Quantiative Data (featureXML, consensusXML)#

OpenMS stores quantitative information in the internal featureXML and consensusXML attributes. The featureXML format is used to store quantitative data from a single LC-MS/MS run while the consensusXML is used to store quantitative data from multiple LC-MS/MS runs. These can be accessed as follows:

from urllib.request import urlretrieve

gh = gh = "https://raw.githubusercontent.com/OpenMS/pyopenms-docs/master"
urlretrieve(
    gh + "/src/data/FeatureFinderCentroided_1_output.featureXML",
    "test.featureXML",
)
features = oms.FeatureMap()
oms.FeatureXMLFile().load("test.featureXML", features)
oms.FeatureXMLFile().store("test.out.featureXML", features)

and for consensusXML

from urllib.request import urlretrieve

gh = gh = "https://raw.githubusercontent.com/OpenMS/pyopenms-docs/master"
urlretrieve(
    gh + "/src/data/ConsensusXMLFile_1.consensusXML", "test.consensusXML"
)
consensus_features = oms.ConsensusMap()
oms.ConsensusXMLFile().load("test.consensusXML", consensus_features)
oms.ConsensusXMLFile().store("test.out.consensusXML", consensus_features)

Transition data (TraML)#

The TraML data format allows you to store transition information for targeted experiments (SRM / MRM / PRM / DIA).

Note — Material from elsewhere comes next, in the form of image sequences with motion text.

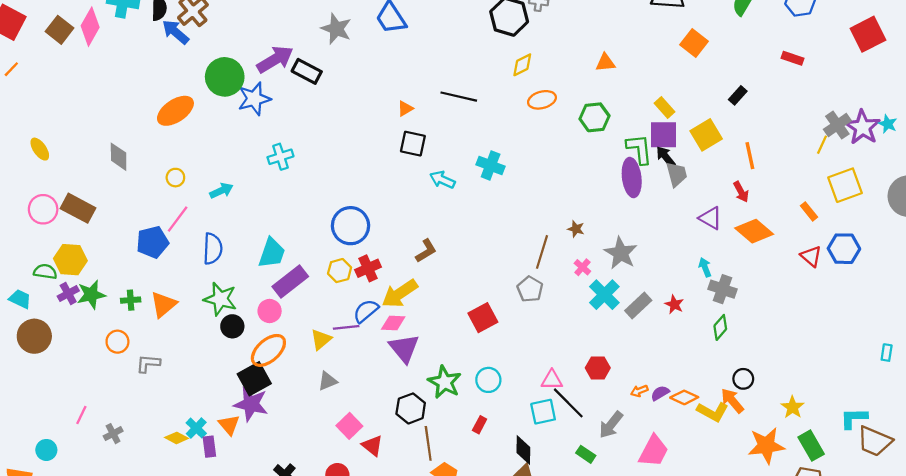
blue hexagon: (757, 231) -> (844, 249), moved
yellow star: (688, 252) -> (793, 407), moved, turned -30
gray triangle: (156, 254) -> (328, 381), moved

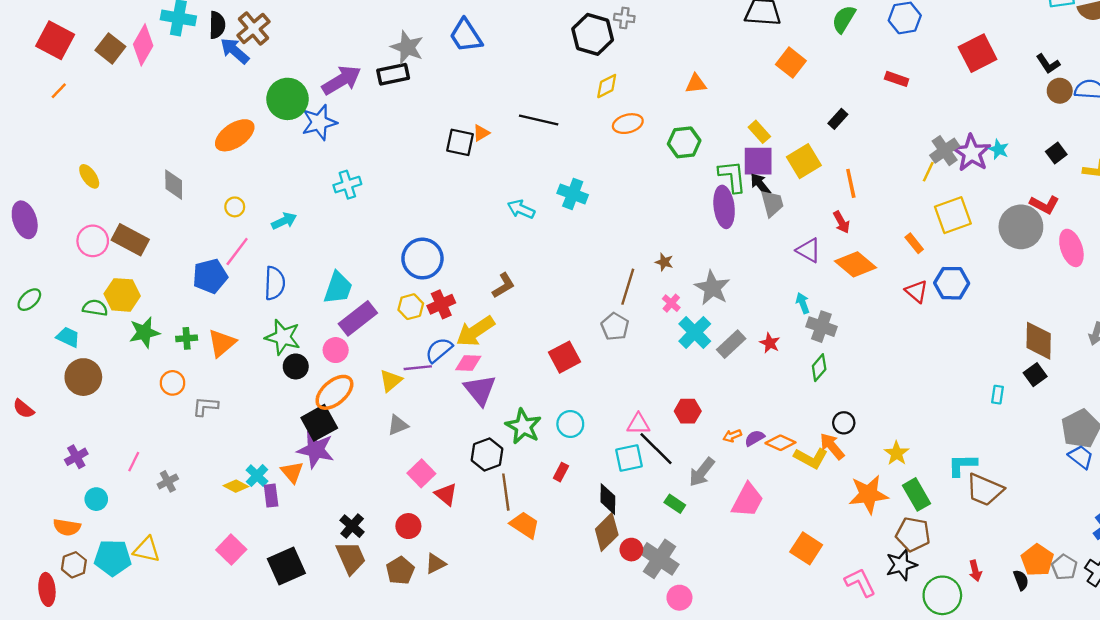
black rectangle: (307, 71) -> (393, 74), moved, turned -40
black square: (413, 144) -> (460, 142), moved
purple cross: (68, 294) -> (76, 457), moved

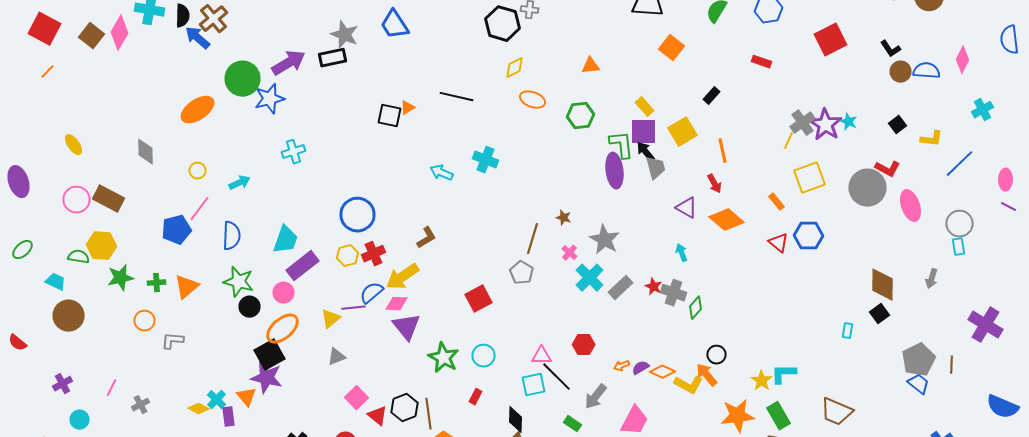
orange ellipse: (628, 124) -> (532, 100), turned 35
gray cross: (821, 327) -> (674, 293), moved
black hexagon: (487, 454) -> (404, 408), moved
cyan L-shape: (962, 465) -> (784, 374), moved

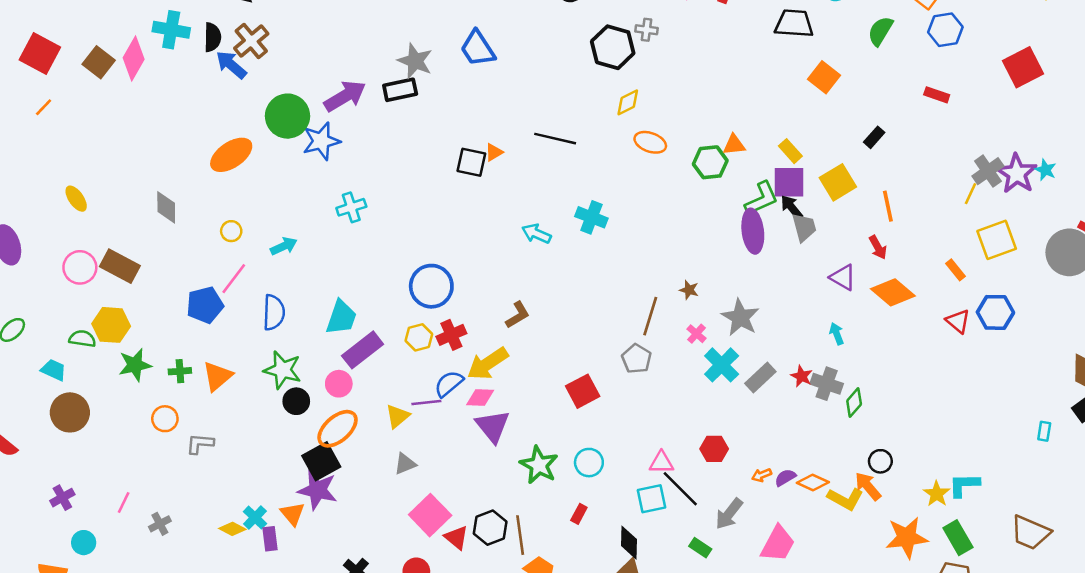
orange triangle: (590, 66) -> (734, 145), moved
green L-shape: (622, 145) -> (762, 199), turned 72
pink square: (356, 398) -> (430, 515), size x1.4

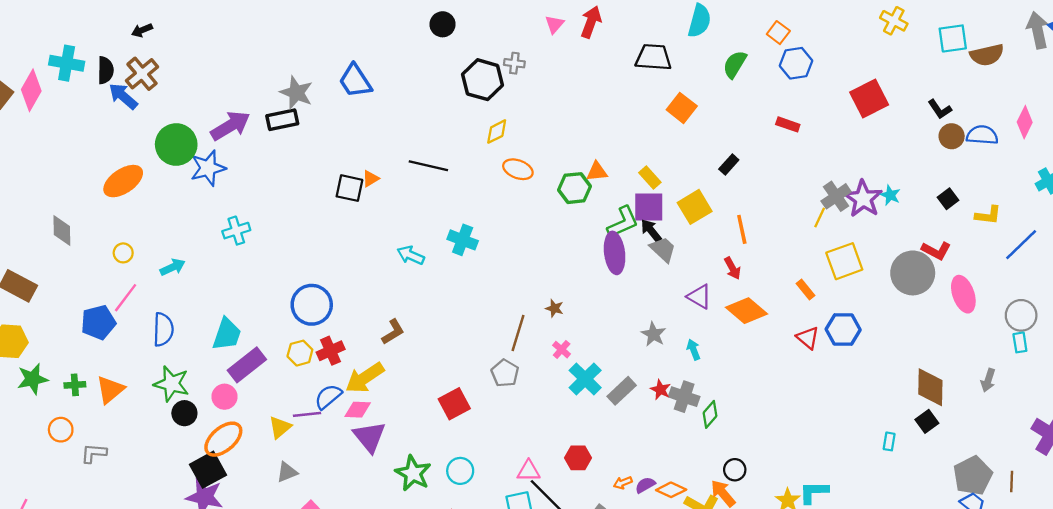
gray trapezoid: (804, 227) -> (663, 249), turned -32
gray star: (740, 317) -> (653, 334), moved, size x0.7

from urllib.request import urlretrieve

gh = "https://raw.githubusercontent.com/OpenMS/pyopenms-extra/master"
urlretrieve(gh + "/src/data/ConvertTSVToTraML_output.TraML", "test.TraML")
targeted_exp = oms.TargetedExperiment()
oms.TraMLFile().load("test.TraML", targeted_exp)
oms.TraMLFile().store("test.out.TraML", targeted_exp)